話題ECサイト「京東商城」(JD.com)を運営する京東集団(中国北京市)は7日、物流子会社の京東物流が持つ無人技術やスマート物流設備を外部企業に提供するコンサルティングサービスを「全面的に開始した」と発表した。

中国だけでなく、海外の事業者にも物流ソリューションサービスとして提供するもので、物流ネットワークの構築、デジタル産業区域のプランニング、物流システムの設計・改善、ソフトウェアの開発など分野で、コンサルティングやプロジェクトを立ち上げる。

既存物流拠点の運営業務を受託して「ワンストップサービス」や「知能化されたサプライチェーン」を導入するとしており、物流センター、自動車のアフターマーケット市場、日用品、ネット通販、製造業など幅広い業界をサポートする。

顧客となる事業者は、京東物流が構築してきた「スマート化した物流設備と技術」を導入し、無人倉庫やロボット倉庫などを設計できるようになる。

京東物流では、大規模スマート物流の建設起点となる高度なオートフォーメーションとシステム性を備えた大型物流拠点「アジアナンバーワン」を2014年、上海に初めて建設。現在は中国国内に15拠点を展開しており、今後、主要都市を含め40拠点以上に増やす計画。

17年10月には、世界で初めて消費者向け分野で無人倉庫を導入し、入庫や検品から梱包、仕分け、出庫まで全工程のスマート化を実現。「独身の日」などの繁忙期の効率を大幅に高めた。18年は、独身の日の期間中に京東のECモールから受注した90%以上のオーダーに対し、当日・翌日配達を実施。ある「アジアナンバーワン」倉庫では、11月11日当日の受注処理数が70万件を超え、物流業界の最高記録を残したという。

▲「アジアナンバーワン」倉庫

海外では、この3年間に東京、香港、ロサンゼルス、アムステルダムなど世界110拠点の倉庫を開設。日本、インド、タイ、オーストラリアなどを含む1000本以上の国際物流ラインを運営し、中国を中心とした双方向チャネルによって国際運送、通関手続き、税関などワンストップ式の輸出入サービスを提供している。

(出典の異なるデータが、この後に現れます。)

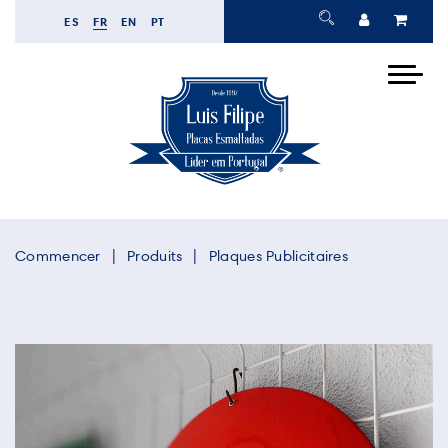
ES
FR
EN
PT
Commencer
Produits
Plaques Publicitaires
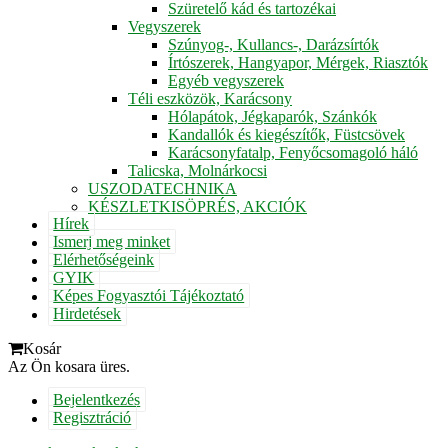
Szüretelő kád és tartozékai
Vegyszerek
Szúnyog-, Kullancs-, Darázsírtók
Írtószerek, Hangyapor, Mérgek, Riasztók
Egyéb vegyszerek
Téli eszközök, Karácsony
Hólapátok, Jégkaparók, Szánkók
Kandallók és kiegészítők, Füstcsövek
Karácsonyfatalp, Fenyőcsomagoló háló
Talicska, Molnárkocsi
USZODATECHNIKA
KÉSZLETKISÖPRÉS, AKCIÓK
Hírek
Ismerj meg minket
Elérhetőségeink
GYIK
Képes Fogyasztói Tájékoztató
Hirdetések
Kosár
Az Ön kosara üres.
Bejelentkezés
Regisztráció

インドネシアでは現地最大のEC物流網を構築、19年1月には同国初となる政府承認のドローン飛行試験を行った。タイでは、東南アジア地区で最も先進的な倉庫・仕分け・運輸・配送などがすべて連動したサプライチェーンサービス体系を集積した「スマート物流センター」を建設し、日本では2月に楽天と京東物流のドローンや無人配送車など、無人配送ソリューションの技術・設備を提供する提携を結んでいる。